▶ **Requirement**: Reproduce the rows verbatim, beginning with the line that contains "left hip: (493, 349, 2)" and continuing through the final line of the rows. Leave the pictures out of your copy.

▶ **Data records**:
-*-

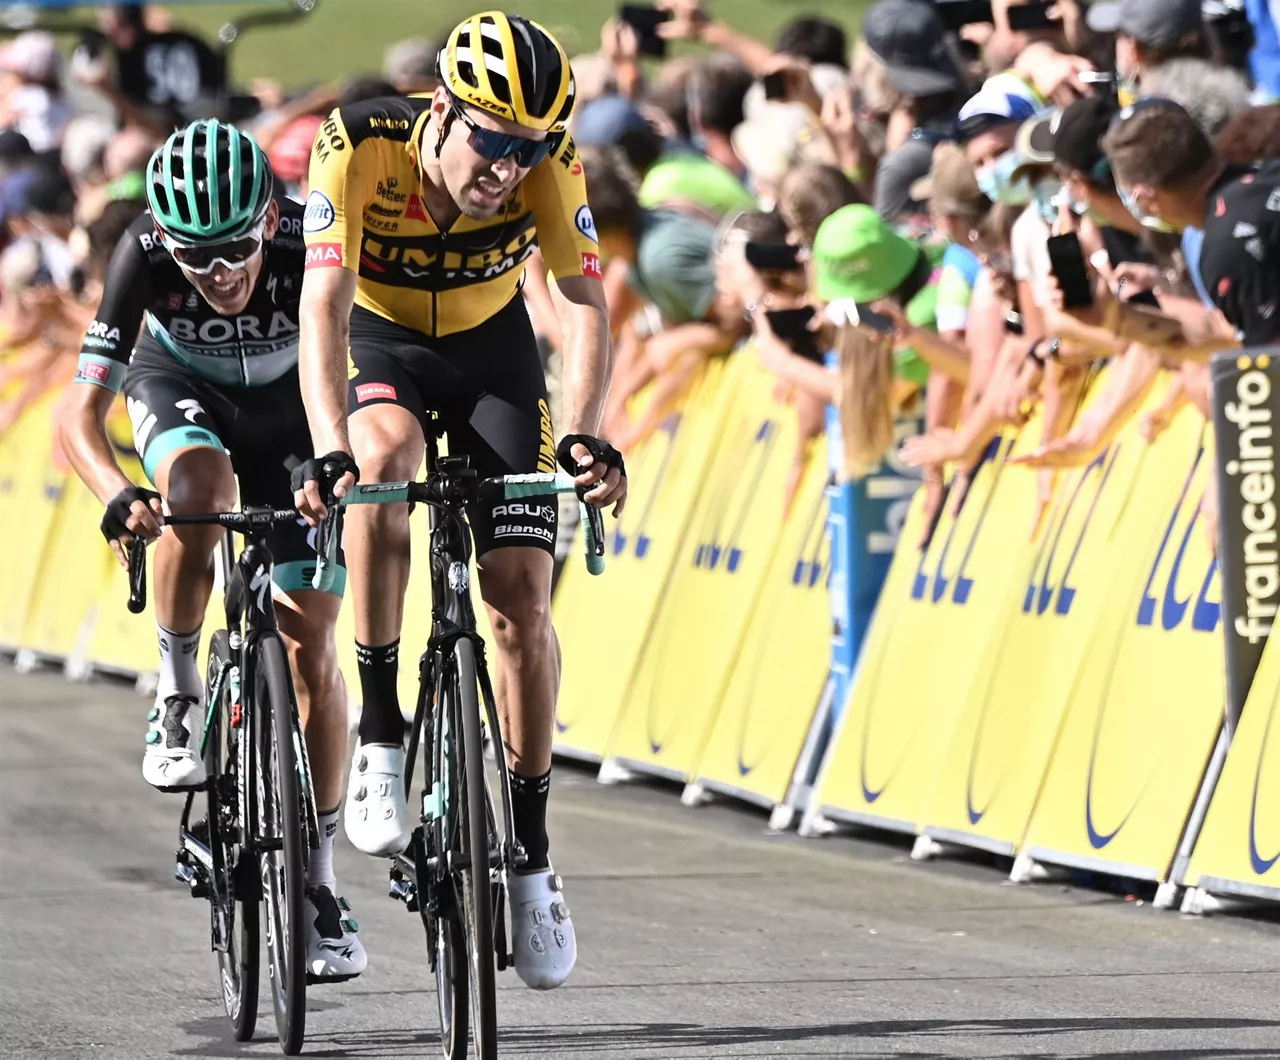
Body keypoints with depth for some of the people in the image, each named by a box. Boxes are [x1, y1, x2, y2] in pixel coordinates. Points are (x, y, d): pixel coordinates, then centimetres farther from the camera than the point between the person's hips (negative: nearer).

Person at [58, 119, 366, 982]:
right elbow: (82, 413, -35)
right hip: (180, 386, 0)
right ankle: (179, 696, -14)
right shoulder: (145, 254, -34)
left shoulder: (312, 247, -36)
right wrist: (118, 495, -55)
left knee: (312, 645, -6)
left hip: (288, 402, 0)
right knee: (198, 491, -38)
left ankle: (319, 878, 6)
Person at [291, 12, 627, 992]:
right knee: (383, 458, -36)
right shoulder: (361, 146, -31)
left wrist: (584, 435, -44)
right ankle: (380, 734, -25)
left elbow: (585, 301, -27)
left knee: (523, 594, -9)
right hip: (380, 343, -2)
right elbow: (323, 305, -36)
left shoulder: (549, 160, -26)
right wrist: (328, 450, -50)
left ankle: (531, 855, 5)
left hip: (493, 349, 2)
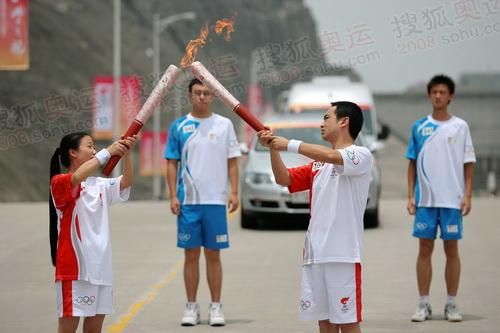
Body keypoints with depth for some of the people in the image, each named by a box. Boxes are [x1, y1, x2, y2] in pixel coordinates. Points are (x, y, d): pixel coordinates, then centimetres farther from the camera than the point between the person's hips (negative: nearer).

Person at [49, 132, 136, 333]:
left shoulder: (99, 185, 13)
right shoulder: (60, 183, -8)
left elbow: (126, 182, 0)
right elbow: (78, 177, -29)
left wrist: (126, 154, -14)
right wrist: (107, 152, -26)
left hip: (100, 265, 7)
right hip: (73, 267, -7)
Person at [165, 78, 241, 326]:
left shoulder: (224, 125, 4)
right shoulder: (179, 127, 4)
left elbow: (232, 162, 5)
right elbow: (172, 164, 5)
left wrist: (234, 192, -5)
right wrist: (173, 196, -4)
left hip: (215, 200, 0)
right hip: (187, 201, 0)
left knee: (213, 254, 4)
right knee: (191, 254, 5)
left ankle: (216, 306, 10)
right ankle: (191, 307, 11)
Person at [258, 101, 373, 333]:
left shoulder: (361, 156, -5)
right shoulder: (318, 164, 20)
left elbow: (332, 156, -24)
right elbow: (284, 179, 14)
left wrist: (290, 145, -18)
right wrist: (273, 148, -1)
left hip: (343, 254, -8)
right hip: (315, 253, 8)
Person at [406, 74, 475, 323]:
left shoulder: (460, 127, 2)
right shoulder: (419, 127, 7)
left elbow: (468, 163, 2)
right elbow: (412, 163, 10)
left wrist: (467, 195, -7)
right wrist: (410, 196, 2)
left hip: (452, 200, -2)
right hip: (425, 199, 2)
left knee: (451, 250, 3)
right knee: (424, 250, 3)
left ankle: (451, 305, 9)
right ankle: (424, 304, 9)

-*-

▶ **Response area**:
left hip: (493, 349, 2)
Body keypoints with depth for some of the people in the image, each named by a box. Boxes are [x1, y1, x2, y2] in pixel coordinates. Points are (x, y, d): pixel coordinates, then centimetres farther from the camera than the point between the person's hips (negative: nearer).

Person at [49, 132, 136, 333]:
left shoulder: (99, 185, 13)
right shoulder: (60, 183, -8)
left elbow: (126, 182, 0)
right elbow: (78, 177, -29)
left wrist: (126, 154, -14)
right wrist: (107, 152, -26)
left hip: (100, 265, 7)
right hip: (73, 267, -7)
Person at [165, 78, 241, 326]:
left shoulder: (224, 125, 4)
right shoulder: (179, 127, 4)
left elbow: (232, 162, 5)
right elbow: (172, 164, 5)
left wrist: (234, 192, -5)
right wrist: (173, 196, -4)
left hip: (215, 200, 0)
right hip: (187, 201, 0)
left knee: (213, 254, 4)
right knee: (191, 254, 5)
left ankle: (216, 306, 10)
right ankle: (191, 307, 11)
Person at [258, 101, 373, 333]:
left shoulder: (361, 156, -5)
right shoulder: (318, 164, 20)
left elbow: (332, 156, -24)
right elbow: (284, 179, 14)
left wrist: (290, 145, -18)
right wrist: (273, 148, -1)
left hip: (343, 254, -8)
right hip: (315, 253, 8)
Person at [406, 74, 475, 323]:
left shoulder: (460, 127, 2)
right shoulder: (419, 127, 7)
left elbow: (468, 163, 2)
right elbow: (412, 163, 10)
left wrist: (467, 195, -7)
right wrist: (410, 196, 2)
left hip: (452, 200, -2)
right hip: (425, 199, 2)
left knee: (451, 250, 3)
right knee: (424, 250, 3)
left ankle: (451, 305, 9)
right ankle: (424, 304, 9)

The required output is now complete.